§ **What the exercise asks**: Write out everything in the passage about the Geneva Town House from "Our first visit" down to "the greatest convenience.".
[[ Text under study, beginning ]]
Our first visit was to the Hotel de Ville or Town House. The ascent to the halls of legislation is by a winding passage, like that leading to the roof of St. Peter's at Rome. A mule might walk up without difficulty, as some asses probably have done, even in the city of Rousseau and Necker. The rationale of such a stair-way reverts to the very origin of the term Senate, among the ancient Romans, the members of which received their appellations from advanced age. Determined to adhere to classical etymologies, as well as to political expediency, the Genevese constructed the entrance to their Senate Chamber, in such a manner, that old men

might be borne up in sedans, or walk, if not too infirm, with the greatest convenience.

The halls of the Town House, the seat of the legislature for the Canton, are plain in the extreme; it might be added, even to meanness. Many of the leathern coverings of the benches are patched and botched in a way, that no pretty Swiss girl would tolerate. If this ultra-republican simplicity were carried throughout all the ornaments, it would be less objectionable; but the chamber adjoining the hall of representatives contains a gallery of the portraits of foreign kings and queens. I inquired what these personages had to do with the republicans of Geneva, in making laws, but received no satisfactory answer. The arms of the Canton, consisting of the Key, presented by Charlemagne, and an Eagle wearing a Crown, something in the style of the papal bird, are less patriotic than the "Libertè et Patrie" of the Vaud, and do not tally exactly with ragged leather benches.
[[ Text under study, end ]]
[[ Dataset entries, beginning ]]
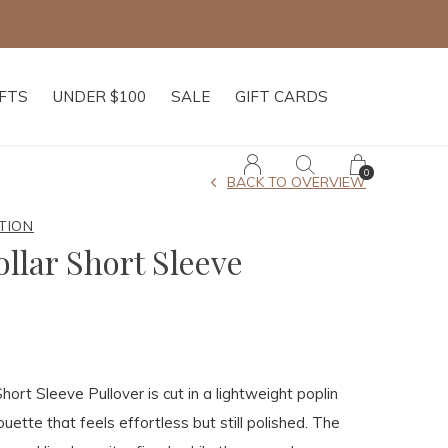
IFTS
UNDER $100
SALE
GIFT CARDS
0
BACK TO OVERVIEW
TION
llar Short Sleeve
hort Sleeve Pullover is cut in a lightweight poplin
ouette that feels effortless but still polished. The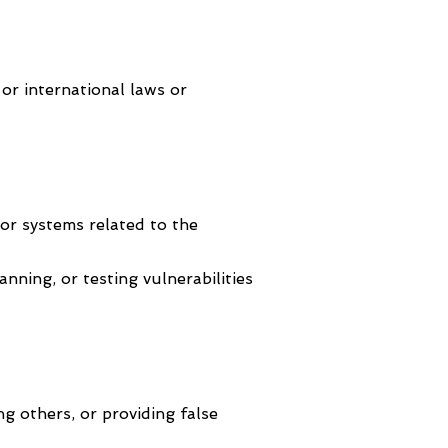
, or international laws or
or systems related to the
nning, or testing vulnerabilities
ng others, or providing false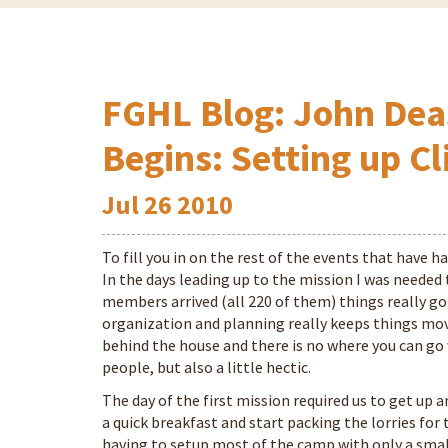
FGHL Blog: John Dea
Begins: Setting up Cl
Jul
26
2010
To fill you in on the rest of the events that have ha
In the days leading up to the mission I was needed
members arrived (all 220 of them) things really got
organization and planning really keeps things movi
behind the house and there is no where you can go
people, but also a little hectic.
The day of the first mission required us to get up 
a quick breakfast and start packing the lorries for
having to setup most of the camp with only a small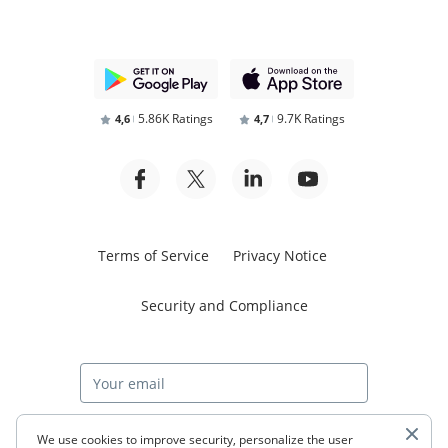
5.86K Ratings
9.7K Ratings
4,6
4,7
Terms of Service
Privacy Notice
Security and Compliance
Start free trial
We use cookies to improve security, personalize the user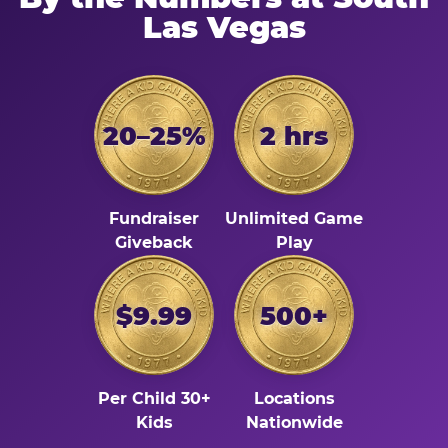
Las Vegas
20–25%
2 hrs
Fundraiser
Unlimited Game
Giveback
Play
$9.99
500+
Per Child 30+
Locations
Kids
Nationwide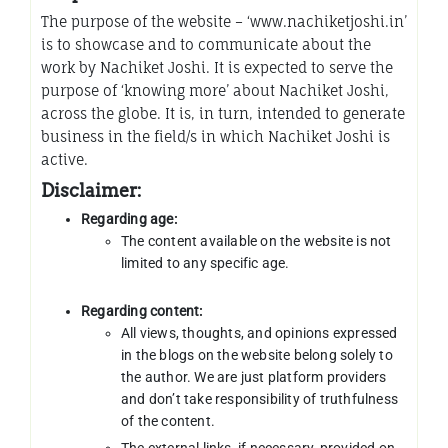
The purpose of the website – ‘www.nachiketjoshi.in’
is to showcase and to communicate about the
work by Nachiket Joshi. It is expected to serve the
purpose of ‘knowing more’ about Nachiket Joshi,
across the globe. It is, in turn, intended to generate
business in the field/s in which Nachiket Joshi is
active.
Disclaimer:
Regarding age:
The content available on the website is not
limited to any specific age.
Regarding content:
All views, thoughts, and opinions expressed
in the blogs on the website belong solely to
the author. We are just platform providers
and don’t take responsibility of truthfulness
of the content.
The external links, if necessary, provided on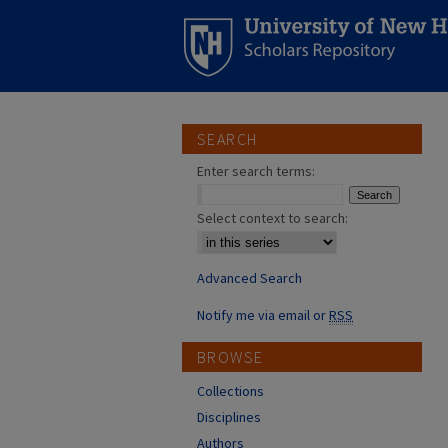
SEARCH
Enter search terms:
Select context to search:
Advanced Search
Notify me via email or
RSS
BROWSE
Collections
Disciplines
Authors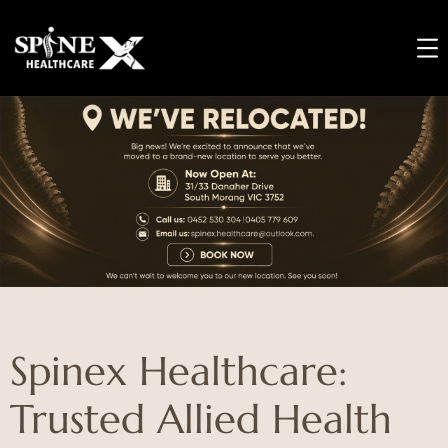
Spinex Healthcare:
Trusted Allied Health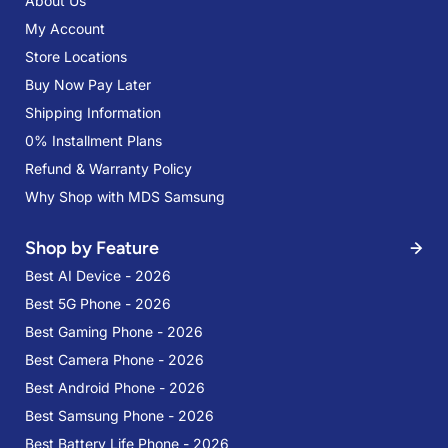
About Us
My Account
Store Locations
Buy Now Pay Later
Shipping Information
0% Installment Plans
Refund & Warranty Policy
Why Shop with MDS Samsung
Shop by Feature
Best AI Device - 2026
Best 5G Phone - 2026
Best Gaming Phone - 2026
Best Camera Phone - 2026
Best Android Phone - 2026
Best Samsung Phone - 2026
Best Battery Life Phone - 2026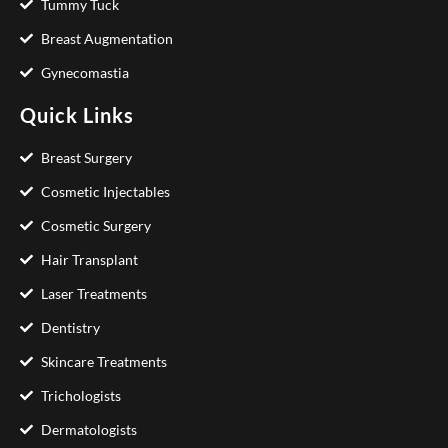
Tummy Tuck
Breast Augmentation
Gynecomastia
Quick Links
Breast Surgery
Cosmetic Injectables
Cosmetic Surgery
Hair Transplant
Laser Treatments
Dentistry
Skincare Treatments
Trichologists
Dermatologists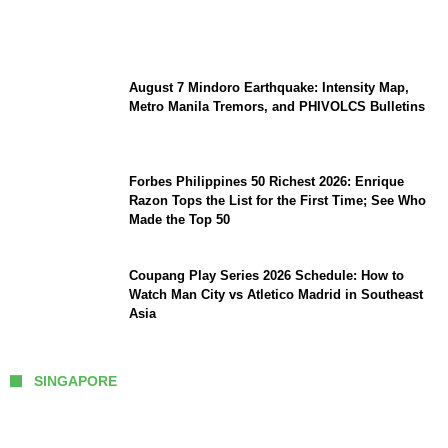
Preserve Strategic Autonomy in an Era of
Great Power Competition?
August 7 Mindoro Earthquake: Intensity Map,
Metro Manila Tremors, and PHIVOLCS Bulletins
Forbes Philippines 50 Richest 2026: Enrique
Razon Tops the List for the First Time; See Who
Made the Top 50
Coupang Play Series 2026 Schedule: How to
Watch Man City vs Atletico Madrid in Southeast
Asia
SINGAPORE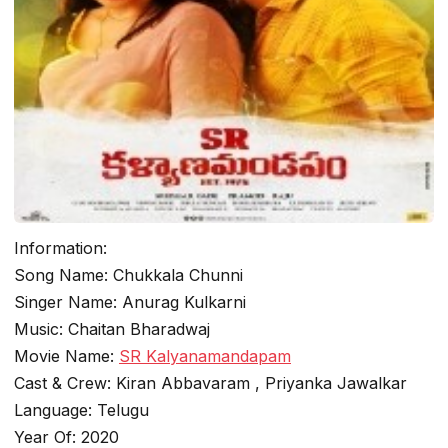
Information:
Song Name: Chukkala Chunni
Singer Name: Anurag Kulkarni
Music: Chaitan Bharadwaj
Movie Name:
SR Kalyanamandapam
Cast & Crew: Kiran Abbavaram , Priyanka Jawalkar
Language: Telugu
Year Of: 2020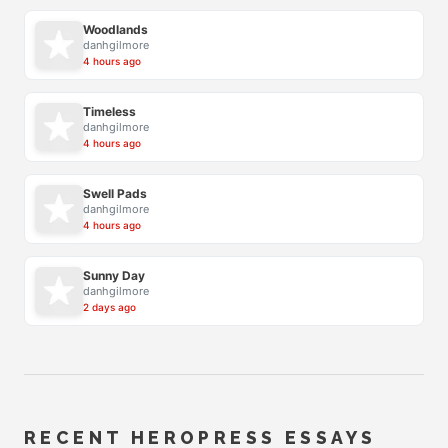
Woodlands
danhgilmore
4 hours ago
Timeless
danhgilmore
4 hours ago
Swell Pads
danhgilmore
4 hours ago
Sunny Day
danhgilmore
2 days ago
RECENT HEROPRESS ESSAYS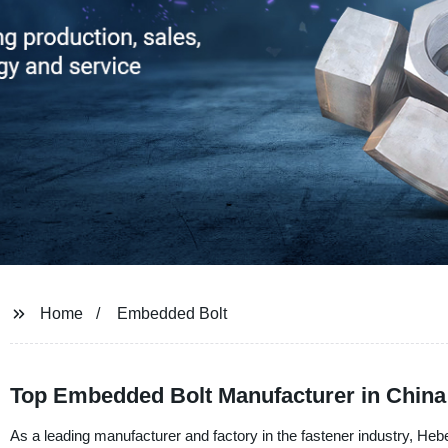
Home
Embedded Bolt
Top Embedded Bolt Manufacturer in China
As a leading manufacturer and factory in the fastener industry, Heb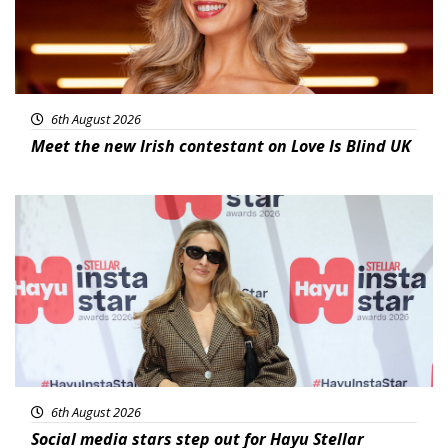
6th August 2026
Meet the new Irish contestant on Love Is Blind UK
News
6th August 2026
Social media stars step out for Hayu Stellar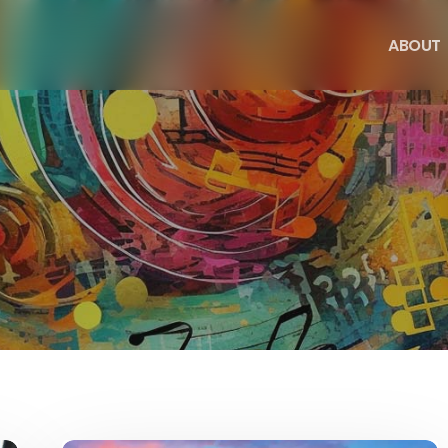
A
B
O
U
T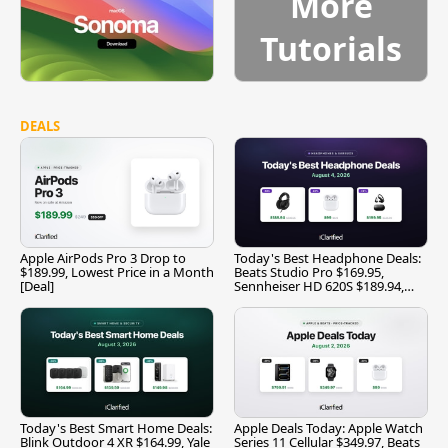
More
Tutorials
DEALS
Apple AirPods Pro 3 Drop to
Today's Best Headphone Deals:
$189.99, Lowest Price in a Month
Beats Studio Pro $169.95,
[Deal]
Sennheiser HD 620S $189.94,
and More
Today's Best Smart Home Deals:
Apple Deals Today: Apple Watch
Blink Outdoor 4 XR $164.99, Yale
Series 11 Cellular $349.97, Beats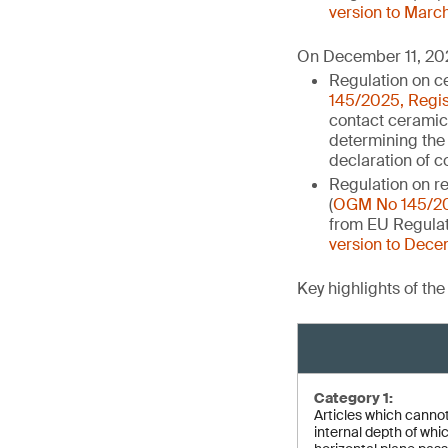
version to Marc
On December 11, 202
Regulation on ce
145/2025, Regis
contact ceramic
determining the 
declaration of 
Regulation on re
(
OGM No 145/202
from EU Regulati
version to Dece
Key highlights of th
Category 1:
Articles which cannot 
internal depth of whi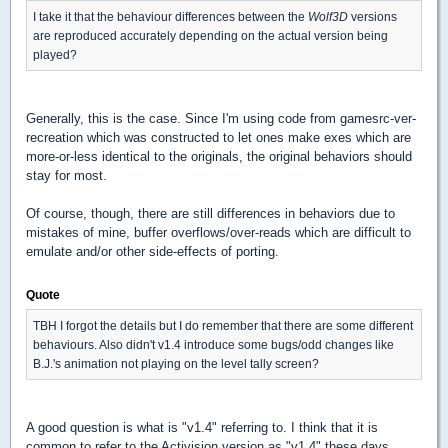
I take it that the behaviour differences between the
Wolf3D
versions
are reproduced accurately depending on the actual version being
played?
Generally, this is the case. Since I'm using code from gamesrc-ver-
recreation which was constructed to let ones make exes which are
more-or-less identical to the originals, the original behaviors should
stay for most.
Of course, though, there are still differences in behaviors due to
mistakes of mine, buffer overflows/over-reads which are difficult to
emulate and/or other side-effects of porting.
Quote
TBH I forgot the details but I do remember that there are some different
behaviours. Also didn't v1.4 introduce some bugs/odd changes like
B.J.'s animation not playing on the level tally screen?
A good question is what is "v1.4" referring to. I think that it is
common to refer to the Activision version as "v1.4" these days,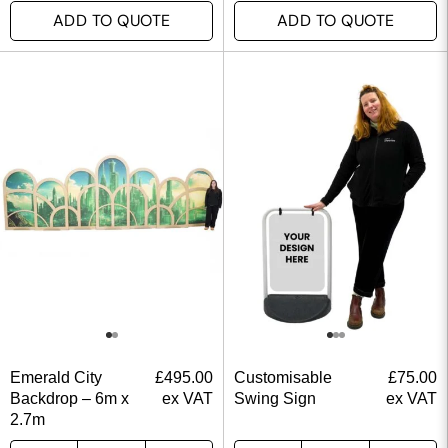
ADD TO QUOTE
ADD TO QUOTE
Emerald City
£
495.00
Customisable
£
75.00
Backdrop – 6m x
ex VAT
Swing Sign
ex VAT
2.7m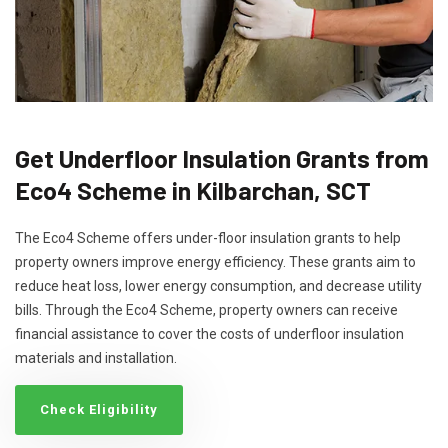
Get Underfloor Insulation Grants from
Eco4 Scheme in Kilbarchan, SCT
The Eco4 Scheme offers under-floor insulation grants to help
property owners improve energy efficiency. These grants aim to
reduce heat loss, lower energy consumption, and decrease utility
bills. Through the Eco4 Scheme, property owners can receive
financial assistance to cover the costs of underfloor insulation
materials and installation.
Check Eligibility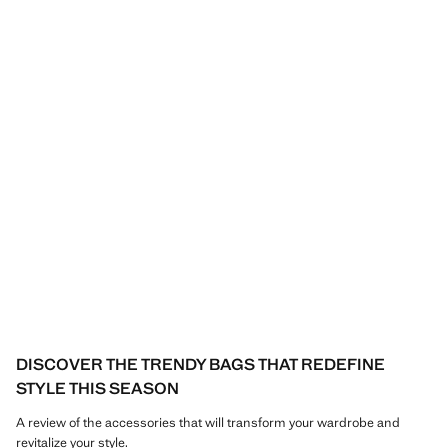
DISCOVER THE TRENDY BAGS THAT REDEFINE
STYLE THIS SEASON
A review of the accessories that will transform your wardrobe and
revitalize your style.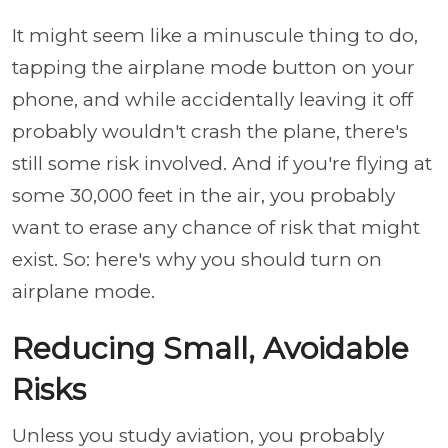
It might seem like a minuscule thing to do,
tapping the airplane mode button on your
phone, and while accidentally leaving it off
probably wouldn't crash the plane, there's
still some risk involved. And if you're flying at
some 30,000 feet in the air, you probably
want to erase any chance of risk that might
exist. So: here's why you should turn on
airplane mode.
Reducing Small, Avoidable
Risks
Unless you study aviation, you probably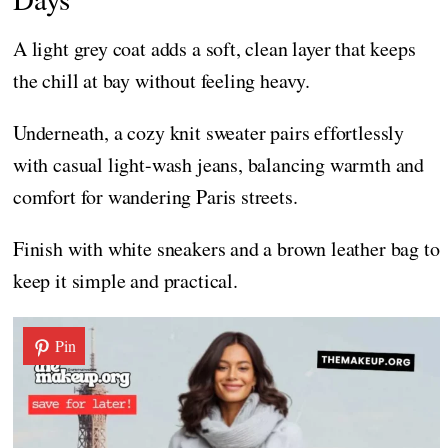
A light grey coat adds a soft, clean layer that keeps
the chill at bay without feeling heavy.
Underneath, a cozy knit sweater pairs effortlessly
with casual light-wash jeans, balancing warmth and
comfort for wandering Paris streets.
Finish with white sneakers and a brown leather bag to
keep it simple and practical.
Pin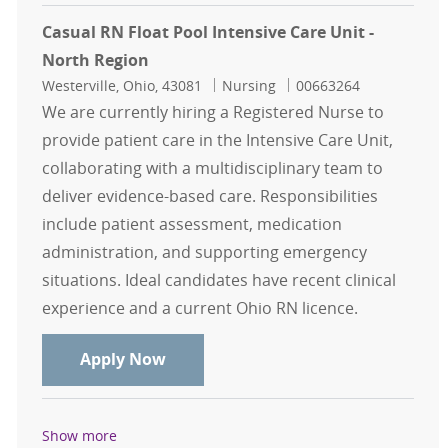
Casual RN Float Pool Intensive Care Unit -
North Region
Location
Category
Job Id
Westerville, Ohio, 43081
Nursing
00663264
We are currently hiring a Registered Nurse to
provide patient care in the Intensive Care Unit,
collaborating with a multidisciplinary team to
deliver evidence-based care. Responsibilities
include patient assessment, medication
administration, and supporting emergency
situations. Ideal candidates have recent clinical
experience and a current Ohio RN licence.
Casual RN Float Pool Intensive Care
Apply Now
Show more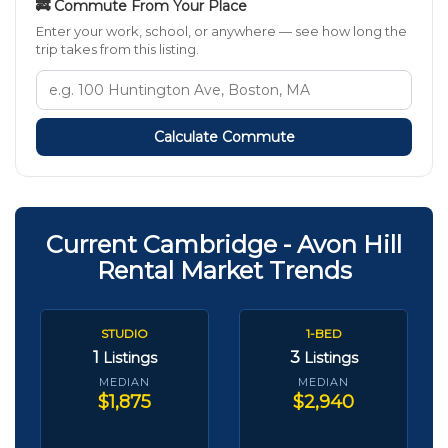
🚒 Commute From Your Place
Enter your work, school, or anywhere — see how long the
trip takes from this listing.
Calculate Commute
Current Cambridge - Avon Hill
Rental Market Trends
STUDIO
1-BED
1
3
Listings
Listings
MEDIAN
MEDIAN
$1,875
$2,940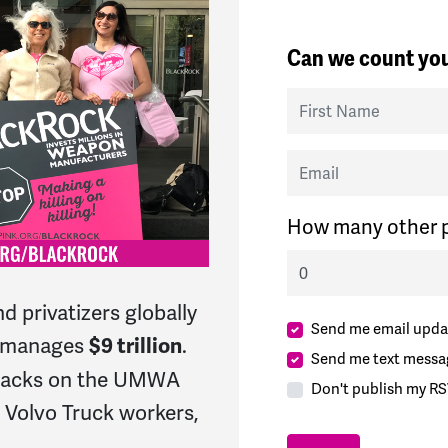
Can we count you
First Name
Email
How many other p
d privatizers globally
Send me email upda
h manages
.
$9 trillion
Send me text messa
ttacks on the UMWA
Don't publish my RS
Volvo Truck workers,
[[ Dataset entries, end ]]
§ **Your response**:
Our first visit was to the Hotel de Ville or Town House. The ascent to the halls of legislation is by a winding passage, like that leading to the roof of St. Peter's at Rome. A mule might walk up without difficulty, as some asses probably have done, even in the city of Rousseau and Necker. The rationale of such a stair-way reverts to the very origin of the term Senate, among the ancient Romans, the members of which received their appellations from advanced age. Determined to adhere to classical etymologies, as well as to political expediency, the Genevese constructed the entrance to their Senate Chamber, in such a manner, that old men

might be borne up in sedans, or walk, if not too infirm, with the greatest convenience.